» **TASK DESCRIPTION**
Copy every record below exactly, leaving out any pictures.

» **DATA SUPPLIED**
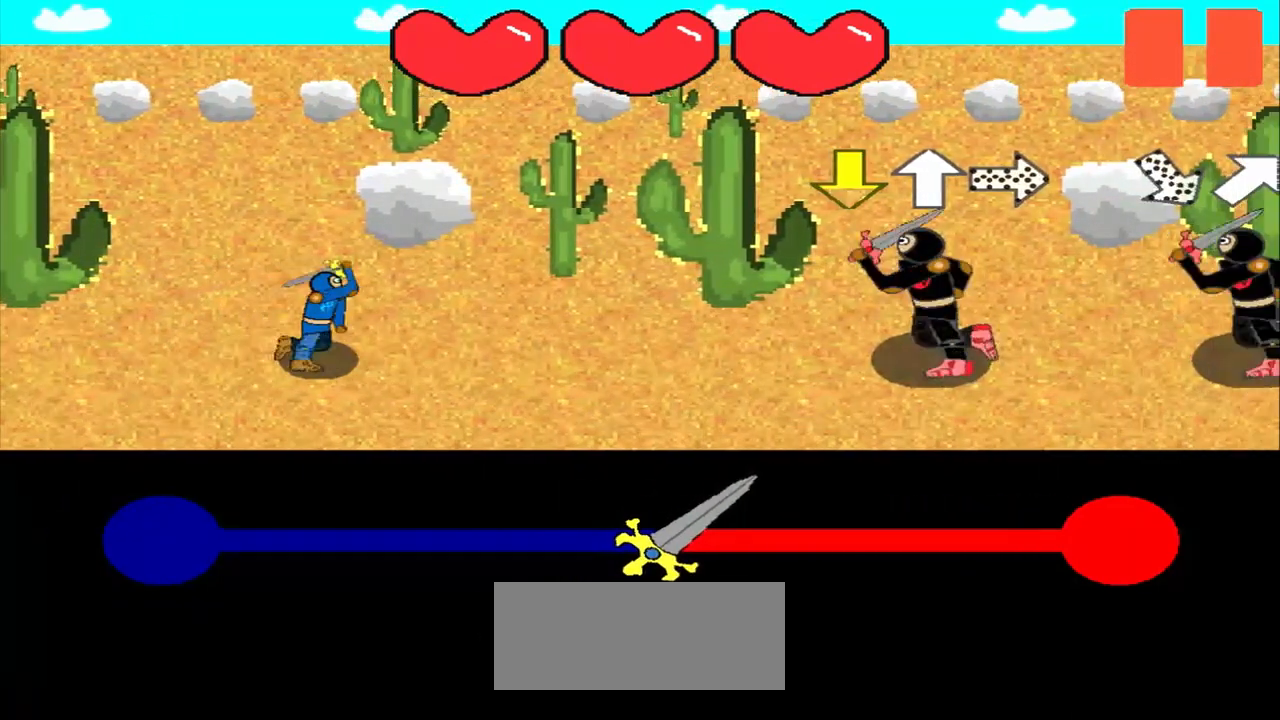
{"buttons": [], "left_stick": "down", "events": [[167, "left_stick", "down"]]}
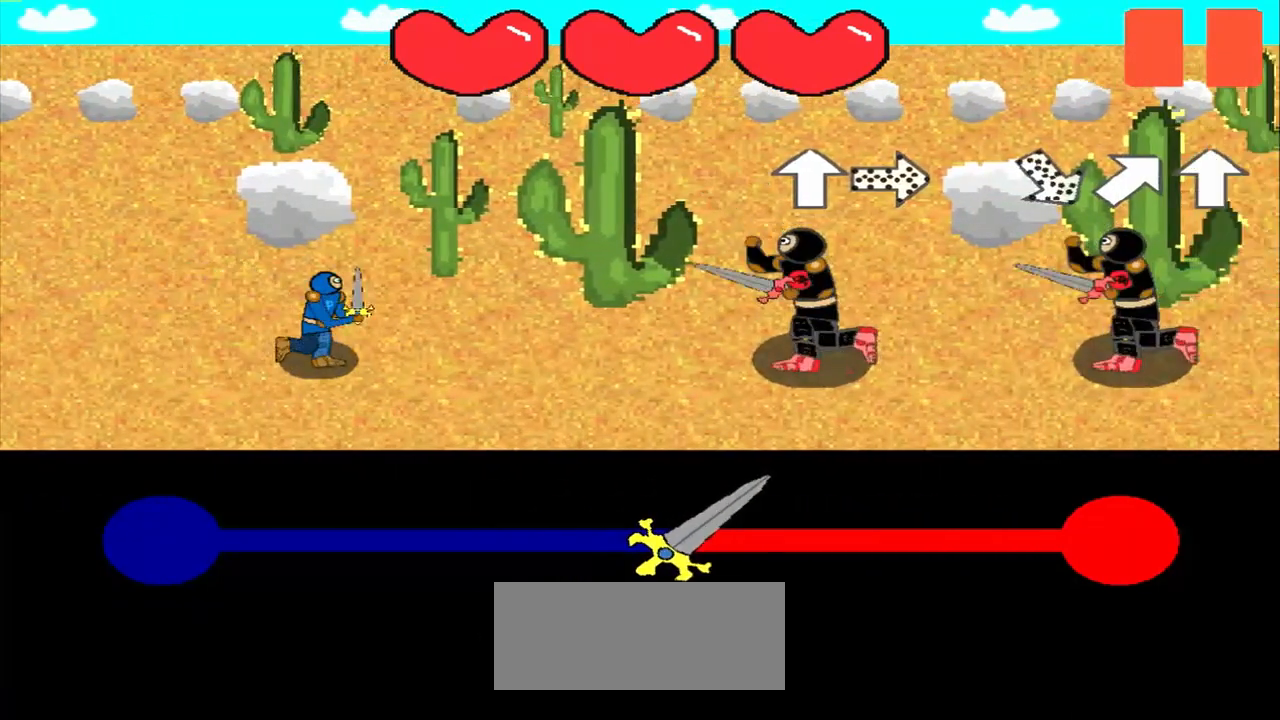
{"buttons": [], "left_stick": "center", "events": [[42, "left_stick", "center"]]}
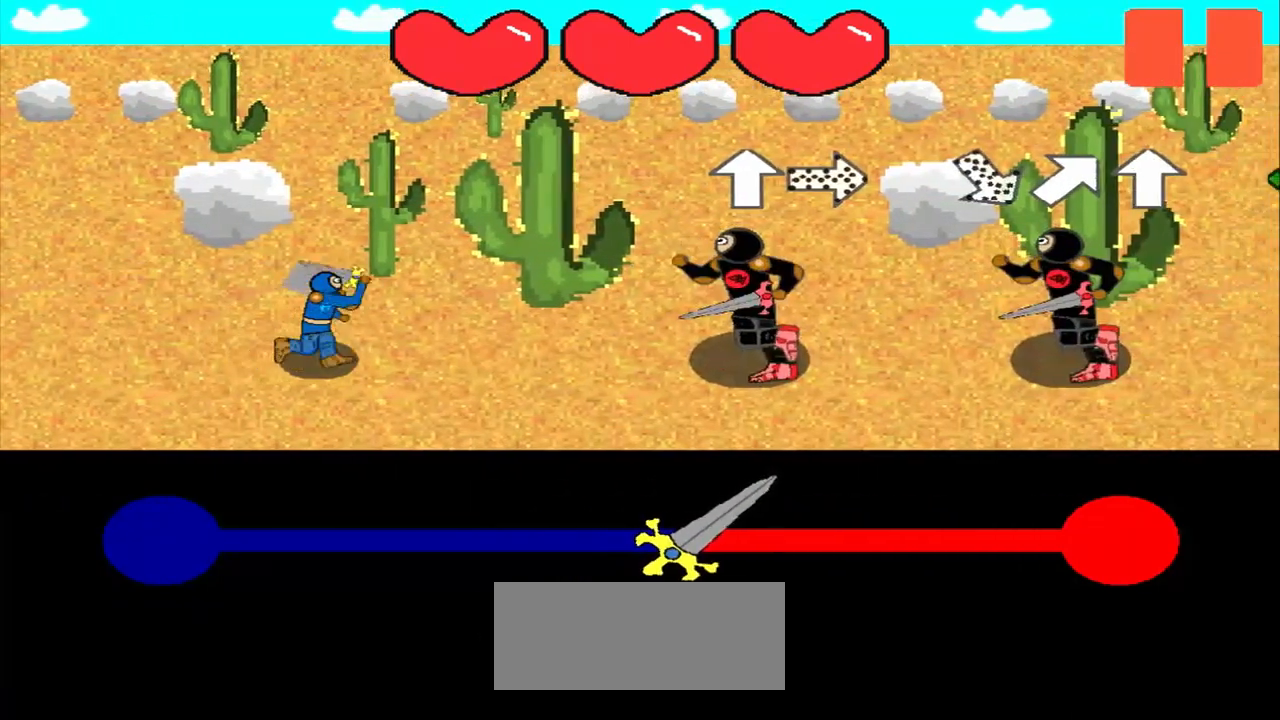
{"buttons": [], "left_stick": "up-left", "events": [[167, "left_stick", "left"], [333, "left_stick", "center"], [458, "left_stick", "up-left"]]}
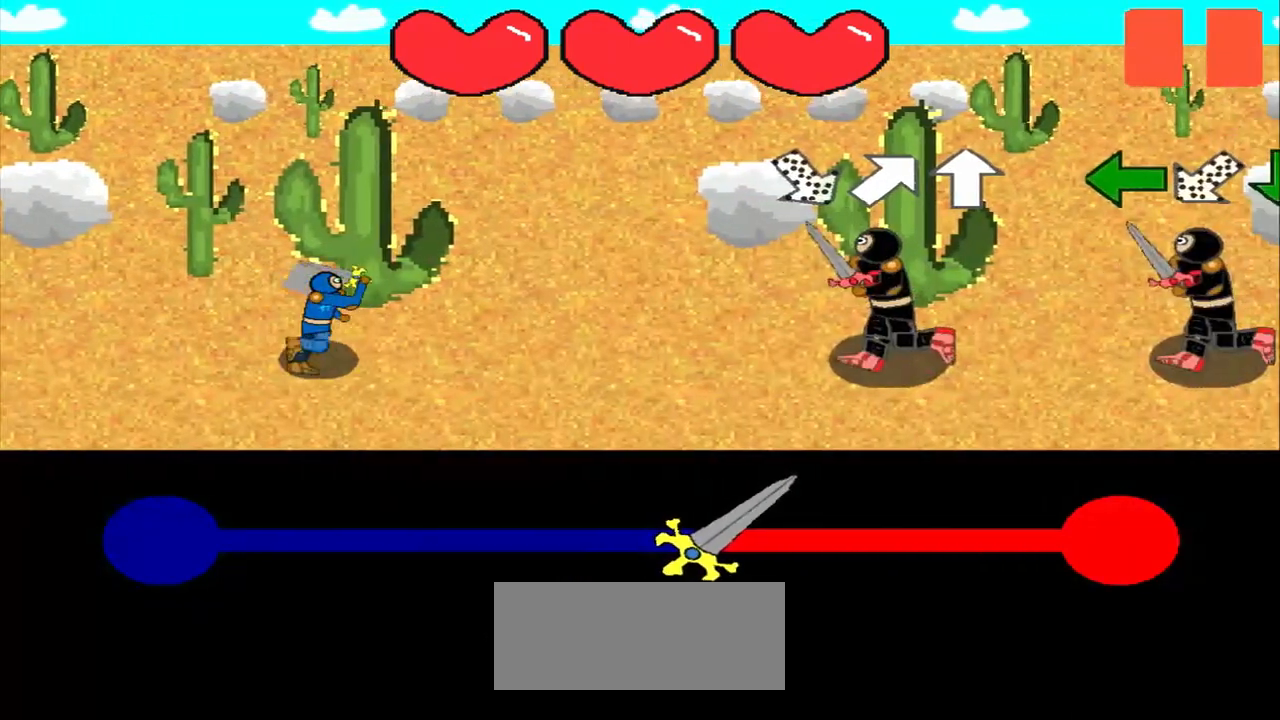
{"buttons": [], "left_stick": "center", "events": [[125, "left_stick", "center"], [333, "left_stick", "up-right"], [500, "left_stick", "center"]]}
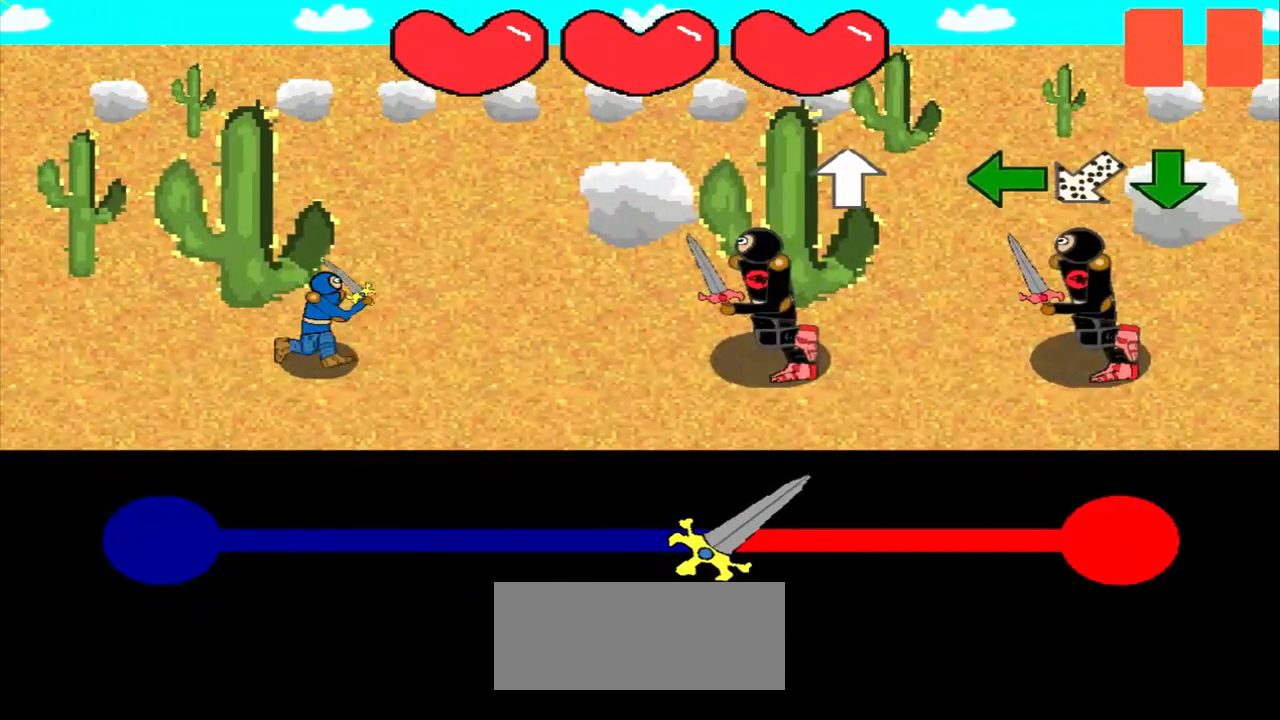
{"buttons": [], "left_stick": "center", "events": [[333, "left_stick", "up"], [458, "left_stick", "center"]]}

» **SOLUTION TO THIS EXERCISE**
{"buttons": [], "left_stick": "down", "events": [[167, "left_stick", "down"]]}
{"buttons": [], "left_stick": "center", "events": [[42, "left_stick", "center"]]}
{"buttons": [], "left_stick": "up-left", "events": [[167, "left_stick", "left"], [333, "left_stick", "center"], [458, "left_stick", "up-left"]]}
{"buttons": [], "left_stick": "center", "events": [[125, "left_stick", "center"], [333, "left_stick", "up-right"], [500, "left_stick", "center"]]}
{"buttons": [], "left_stick": "center", "events": [[333, "left_stick", "up"], [458, "left_stick", "center"]]}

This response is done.